__Task prompt__.
Give the data again exactly as written, without any of its pictures.

__Record excerpts__.
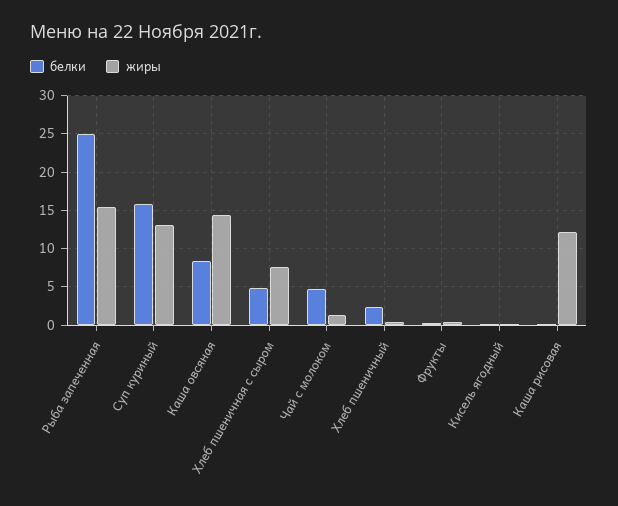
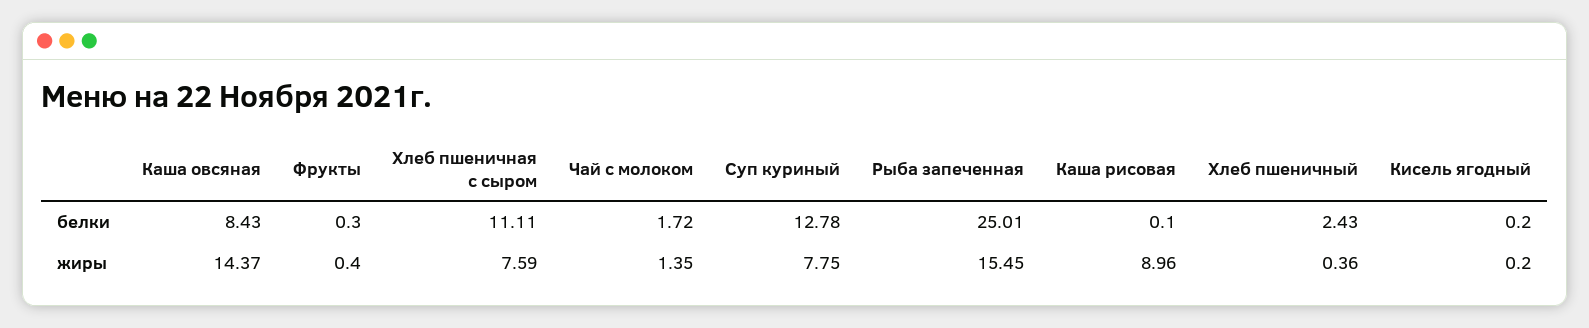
  {
    "белки": {
      "Рыба запеченная": 25.01,
-     "Суп куриный": 16,
+     "Суп куриный": 12.78,
      "Каша овсяная": 8.43,
-     "Хлеб пшеничная с сыром": 5,
+     "Хлеб пшеничная с сыром": 11.11,
-     "Чай с молоком": 5,
+     "Чай с молоком": 1.72,
      "Хлеб пшеничный": 2.43,
      "Фрукты": 0.3,
      "Кисель ягодный": 0.2,
      "Каша рисовая": 0.1
    },
    "жиры": {
      "Рыба запеченная": 15.45,
-     "Суп куриный": 13,
+     "Суп куриный": 7.75,
      "Каша овсяная": 14.37,
      "Хлеб пшеничная с сыром": 7.59,
      "Чай с молоком": 1.35,
      "Хлеб пшеничный": 0.36,
      "Фрукты": 0.4,
      "Кисель ягодный": 0.2,
-     "Каша рисовая": 12
+     "Каша рисовая": 8.96
    }
  }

__Task solution__.
  {
    "белки": {
      "Рыба запеченная": 25.01,
-     "Суп куриный": 16,
+     "Суп куриный": 12.78,
      "Каша овсяная": 8.43,
-     "Хлеб пшеничная с сыром": 5,
+     "Хлеб пшеничная с сыром": 11.11,
-     "Чай с молоком": 5,
+     "Чай с молоком": 1.72,
      "Хлеб пшеничный": 2.43,
      "Фрукты": 0.3,
      "Кисель ягодный": 0.2,
      "Каша рисовая": 0.1
    },
    "жиры": {
      "Рыба запеченная": 15.45,
-     "Суп куриный": 13,
+     "Суп куриный": 7.75,
      "Каша овсяная": 14.37,
      "Хлеб пшеничная с сыром": 7.59,
      "Чай с молоком": 1.35,
      "Хлеб пшеничный": 0.36,
      "Фрукты": 0.4,
      "Кисель ягодный": 0.2,
-     "Каша рисовая": 12
+     "Каша рисовая": 8.96
    }
  }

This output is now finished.